ARTICLE_DETAIL

Adaptive Cruise Control

2/24/2012
Traditional cruise control-first offered in the United States on 1958 Chrysler models-certainly comes in handy on long drives. But cruise control has one drawback: it relies on the driver to judge the "closing" distance between their vehicle and the one in front. As automotive technology continues to evolve, traditional cruise control is gradually being replaced by adaptive cruise control (ACC).

What is adaptive cruise control?
Adaptive cruise control-a more technologically advanced version of the traditional cruise control system-allows drivers to maintain a pre-set speed while the system automatically monitors the traffic patterns and adjusts the "closing" distance by using the throttle and the brakes to maintain a pre-set distance behind the vehicle ahead. Unlike traditional cruise control systems that are only linked to the throttle for limited acceleration capabilities, adaptive cruise control "reads" traffic conditions and modulates the throttle and the brakes to keep the vehicle a safe distance from the vehicle in front of it. The earliest versions of adaptive cruise control were designed exclusively for driving at higher speeds and did not work at speeds below 20 miles per hour or in stop-and-go situations.

How does ACC work?
When the driver activates the ACC system, a microwave radar unit, a light-based unit (called lidar, which is located on the front of the vehicle), or cameras mounted on the front of the vehicle begin to scan for other vehicles or objects within a distance of nearly 500 feet in front of the vehicle. When the system senses a vehicle or object, it calculates the distance and relative speed and the onboard computer then automatically sends a message to apply the brakes to maintain a pre-programmed distance behind it. When the traffic has cleared or the object has moved, the system will accelerate the vehicle back to the previously set speed. Like traditional cruise control, an adaptive cruise control system is cancelled when the driver applies the brakes.

Unlike human operators, whose vision can be compromised in fog or rain, adaptive cruise control is not affected by weather conditions, which adds value as an active safety feature designed to help drivers avoid accidents during inclement weather.

ACC can help reduce rear-end collisions and traffic congestion
Rear-end collisions are the logical starting point for accident prevention, as they are the most common type of crash. Of the nearly 6.2 million police-reported collisions in 2005, 29.6 percent were rear-end collisions, according to the National Highway Traffic Safety Administration (NHTSA, www.nhtsa.gov). An ACC system can help reduce the likelihood of a collision with the vehicle in front, since the system can apply the brakes more quickly than a driver can react. But even if the adaptive cruise control system applies the brakes, the driver must take over, as most current systems will only slow the vehicle down, not bring it to a stop. However, there are several ACC systems on the market that will bring a vehicle to a complete stop in traffic, and then accelerate back to cruising speed as traffic lanes open.

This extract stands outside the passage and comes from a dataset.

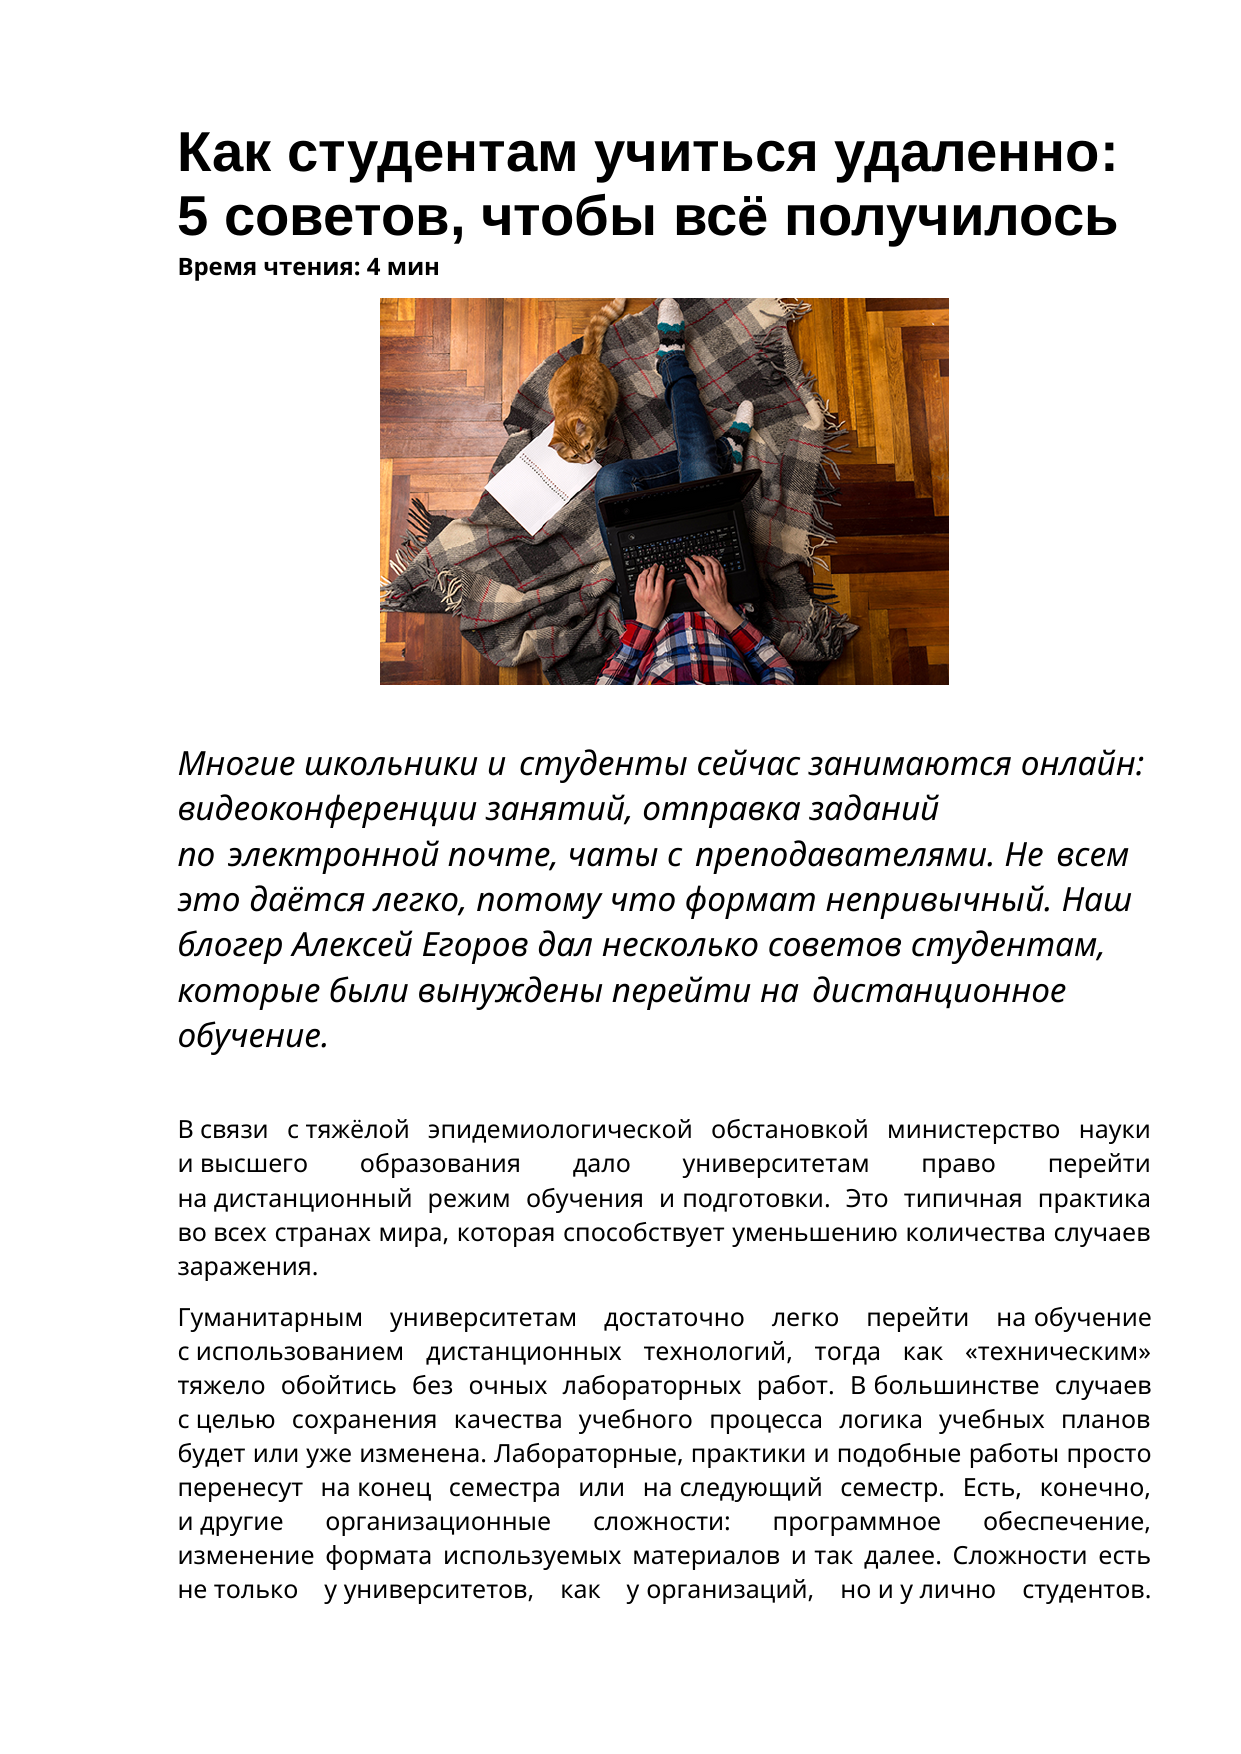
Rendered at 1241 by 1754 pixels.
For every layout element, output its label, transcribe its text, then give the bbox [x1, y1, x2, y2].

text Время чтения: 4 мин [177, 247, 1152, 282]
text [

Some drivers have a tendency to slam on their brakes and use heavy throttle in traffic. Many new vehicles have an advanced version of ACC that operates in stop-and-go traffic and can help alleviate this problem, as ACC systems have been proven to modulate brakes and throttle much smoother than most drivers could, thus nearly eliminating this congestion-forming phenomenon.

Who needs adaptive cruise control?
In simplest terms, ACC is a highly evolved version of cruise control with the added benefit of several safety features not found on standard systems. The technology comes at a cost, typically more than $1,500 on most new vehicles. At the moment, the pricing barrier has limited the system to high-end luxury vehicles, keeping it out of the hands of many drivers. As the cost of the technology drops and the system is standardized, ACC will be available in many more models.

Combining features
The latest development in adaptive cruise control is pre-emptive safety systems, which use the system in conjunction with other sensors to monitor the objects in the vehicle's path and continuously judge the possibility of a collision. These systems provide visual and/or audible warnings to the driver and can tighten the seat belts and ready the air bags in preparation for a possible collision. Pre-emptive safety systems that bring the vehicle to a near or full stop are just becoming available in the U.S. for the 2007 model year, but only for a handful of luxury brands. Some automakers combine adaptive cruise control with other safety features, such as lane-departure warning systems and blind-spot detection, to reduce the likelihood of a collision.

In development
The next generation of pre-emptive safety systems is already being developed, though they are not likely to go into production in this country until at least the 2008 model year. These systems will add a camera that can differentiate between moving objects and stationary items. By the end of the decade, pre-emptive safety systems will also monitor the driver and, based on his or her alertness, tailor its warning responses-for example, by warning sooner if the system sees the driver doesn't have his eyes on the road. As a result, vehicles will become "smarter," with the ability to recognize potential dangers before an accident occurs.